# Instruction
Please reproduce the text of every one of the rows below verbatim, leaving out the pictures.

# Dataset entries
>>>

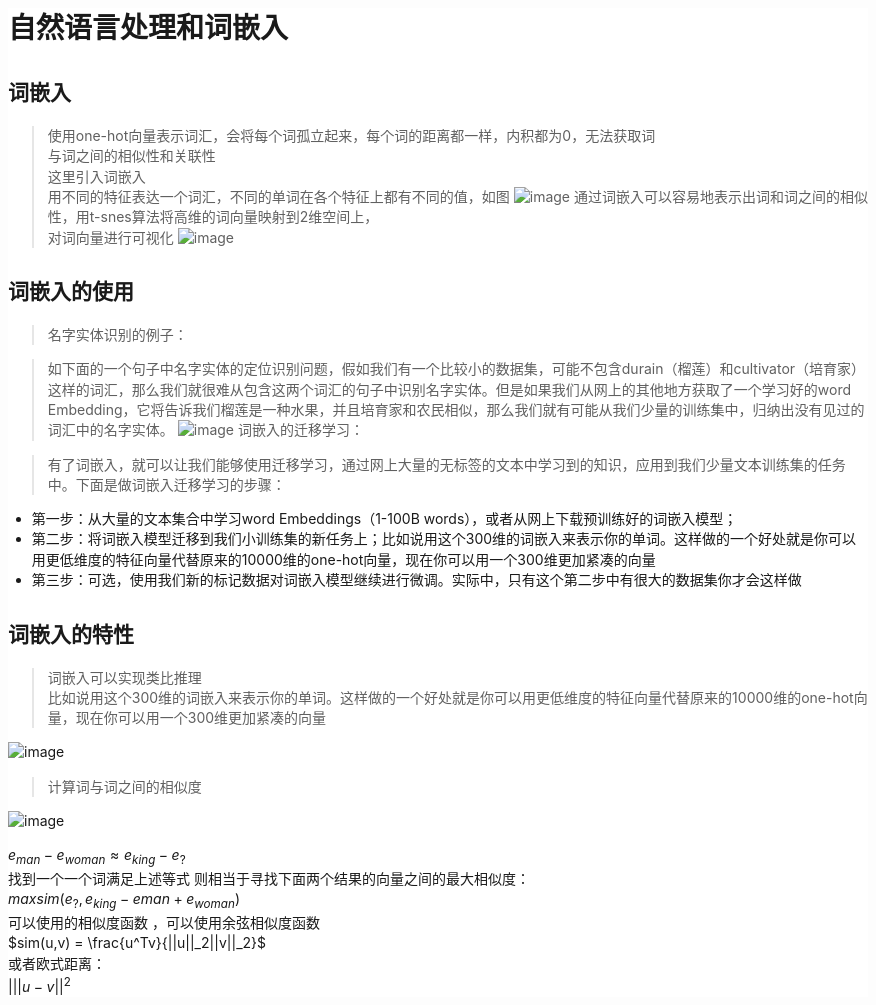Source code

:# 自然语言处理和词嵌入

## 词嵌入
> 使用one-hot向量表示词汇，会将每个词孤立起来，每个词的距离都一样，内积都为0，无法获取词  
> 与词之间的相似性和关联性  
> 这里引入词嵌入  
> 用不同的特征表达一个词汇，不同的单词在各个特征上都有不同的值，如图
![image](https://img-blog.csdn.net/20180304204727781?watermark/2/text/aHR0cDovL2Jsb2cuY3Nkbi5uZXQvS29hbGFfVHJlZQ==/font/5a6L5L2T/fontsize/400/fill/I0JBQkFCMA==/dissolve/70/gravity/SouthEast)
> 通过词嵌入可以容易地表示出词和词之间的相似性，用t-snes算法将高维的词向量映射到2维空间上，  
> 对词向量进行可视化
![image](https://img-blog.csdn.net/20180304204727781?watermark/2/text/aHR0cDovL2Jsb2cuY3Nkbi5uZXQvS29hbGFfVHJlZQ==/font/5a6L5L2T/fontsize/400/fill/I0JBQkFCMA==/dissolve/70/gravity/SouthEast)

## 词嵌入的使用
> 名字实体识别的例子：  

> 如下面的一个句子中名字实体的定位识别问题，假如我们有一个比较小的数据集，可能不包含durain（榴莲）和cultivator（培育家）这样的词汇，那么我们就很难从包含这两个词汇的句子中识别名字实体。但是如果我们从网上的其他地方获取了一个学习好的word Embedding，它将告诉我们榴莲是一种水果，并且培育家和农民相似，那么我们就有可能从我们少量的训练集中，归纳出没有见过的词汇中的名字实体。
![image](https://img-blog.csdn.net/20180304212549785?watermark/2/text/aHR0cDovL2Jsb2cuY3Nkbi5uZXQvS29hbGFfVHJlZQ==/font/5a6L5L2T/fontsize/400/fill/I0JBQkFCMA==/dissolve/70/gravity/SouthEast)
> 词嵌入的迁移学习：

> 有了词嵌入，就可以让我们能够使用迁移学习，通过网上大量的无标签的文本中学习到的知识，应用到我们少量文本训练集的任务中。下面是做词嵌入迁移学习的步骤：  

* 第一步：从大量的文本集合中学习word Embeddings（1-100B words），或者从网上下载预训练好的词嵌入模型；
* 第二步：将词嵌入模型迁移到我们小训练集的新任务上；比如说用这个300维的词嵌入来表示你的单词。这样做的一个好处就是你可以用更低维度的特征向量代替原来的10000维的one-hot向量，现在你可以用一个300维更加紧凑的向量
* 第三步：可选，使用我们新的标记数据对词嵌入模型继续进行微调。实际中，只有这个第二步中有很大的数据集你才会这样做


## 词嵌入的特性 
> 词嵌入可以实现类比推理  
> 比如说用这个300维的词嵌入来表示你的单词。这样做的一个好处就是你可以用更低维度的特征向量代替原来的10000维的one-hot向量，现在你可以用一个300维更加紧凑的向量  
> 
![image](https://img-blog.csdn.net/20180304221113224?watermark/2/text/aHR0cDovL2Jsb2cuY3Nkbi5uZXQvS29hbGFfVHJlZQ==/font/5a6L5L2T/fontsize/400/fill/I0JBQkFCMA==/dissolve/70/gravity/SouthEast)

> 计算词与词之间的相似度  

![image](https://img-blog.csdn.net/20180304222504196?watermark/2/text/aHR0cDovL2Jsb2cuY3Nkbi5uZXQvS29hbGFfVHJlZQ==/font/5a6L5L2T/fontsize/400/fill/I0JBQkFCMA==/dissolve/70/gravity/SouthEast)

$e_{man}-e_{woman}\approx e_{king}-e_{?}$  
找到一个一个词满足上述等式
则相当于寻找下面两个结果的向量之间的最大相似度：   
$max   sim(e_{?},e_{king}-e{man}+e_{woman})$  
可以使用的相似度函数 ，可以使用余弦相似度函数   
$sim(u,v) = \frac{u^Tv}{||u||_2||v||_2}$  
或者欧式距离：  
$|||u-v||^2$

<<<

# Response area
Source code

:# 自然语言处理和词嵌入

## 词嵌入
> 使用one-hot向量表示词汇，会将每个词孤立起来，每个词的距离都一样，内积都为0，无法获取词  
> 与词之间的相似性和关联性  
> 这里引入词嵌入  
> 用不同的特征表达一个词汇，不同的单词在各个特征上都有不同的值，如图
![image](https://img-blog.csdn.net/20180304204727781?watermark/2/text/aHR0cDovL2Jsb2cuY3Nkbi5uZXQvS29hbGFfVHJlZQ==/font/5a6L5L2T/fontsize/400/fill/I0JBQkFCMA==/dissolve/70/gravity/SouthEast)
> 通过词嵌入可以容易地表示出词和词之间的相似性，用t-snes算法将高维的词向量映射到2维空间上，  
> 对词向量进行可视化
![image](https://img-blog.csdn.net/20180304204727781?watermark/2/text/aHR0cDovL2Jsb2cuY3Nkbi5uZXQvS29hbGFfVHJlZQ==/font/5a6L5L2T/fontsize/400/fill/I0JBQkFCMA==/dissolve/70/gravity/SouthEast)

## 词嵌入的使用
> 名字实体识别的例子：  

> 如下面的一个句子中名字实体的定位识别问题，假如我们有一个比较小的数据集，可能不包含durain（榴莲）和cultivator（培育家）这样的词汇，那么我们就很难从包含这两个词汇的句子中识别名字实体。但是如果我们从网上的其他地方获取了一个学习好的word Embedding，它将告诉我们榴莲是一种水果，并且培育家和农民相似，那么我们就有可能从我们少量的训练集中，归纳出没有见过的词汇中的名字实体。
![image](https://img-blog.csdn.net/20180304212549785?watermark/2/text/aHR0cDovL2Jsb2cuY3Nkbi5uZXQvS29hbGFfVHJlZQ==/font/5a6L5L2T/fontsize/400/fill/I0JBQkFCMA==/dissolve/70/gravity/SouthEast)
> 词嵌入的迁移学习：

> 有了词嵌入，就可以让我们能够使用迁移学习，通过网上大量的无标签的文本中学习到的知识，应用到我们少量文本训练集的任务中。下面是做词嵌入迁移学习的步骤：  

* 第一步：从大量的文本集合中学习word Embeddings（1-100B words），或者从网上下载预训练好的词嵌入模型；
* 第二步：将词嵌入模型迁移到我们小训练集的新任务上；比如说用这个300维的词嵌入来表示你的单词。这样做的一个好处就是你可以用更低维度的特征向量代替原来的10000维的one-hot向量，现在你可以用一个300维更加紧凑的向量
* 第三步：可选，使用我们新的标记数据对词嵌入模型继续进行微调。实际中，只有这个第二步中有很大的数据集你才会这样做


## 词嵌入的特性 
> 词嵌入可以实现类比推理  
> 比如说用这个300维的词嵌入来表示你的单词。这样做的一个好处就是你可以用更低维度的特征向量代替原来的10000维的one-hot向量，现在你可以用一个300维更加紧凑的向量  
> 
![image](https://img-blog.csdn.net/20180304221113224?watermark/2/text/aHR0cDovL2Jsb2cuY3Nkbi5uZXQvS29hbGFfVHJlZQ==/font/5a6L5L2T/fontsize/400/fill/I0JBQkFCMA==/dissolve/70/gravity/SouthEast)

> 计算词与词之间的相似度  

![image](https://img-blog.csdn.net/20180304222504196?watermark/2/text/aHR0cDovL2Jsb2cuY3Nkbi5uZXQvS29hbGFfVHJlZQ==/font/5a6L5L2T/fontsize/400/fill/I0JBQkFCMA==/dissolve/70/gravity/SouthEast)

$e_{man}-e_{woman}\approx e_{king}-e_{?}$  
找到一个一个词满足上述等式
则相当于寻找下面两个结果的向量之间的最大相似度：   
$max   sim(e_{?},e_{king}-e{man}+e_{woman})$  
可以使用的相似度函数 ，可以使用余弦相似度函数   
$sim(u,v) = \frac{u^Tv}{||u||_2||v||_2}$  
或者欧式距离：  
$|||u-v||^2$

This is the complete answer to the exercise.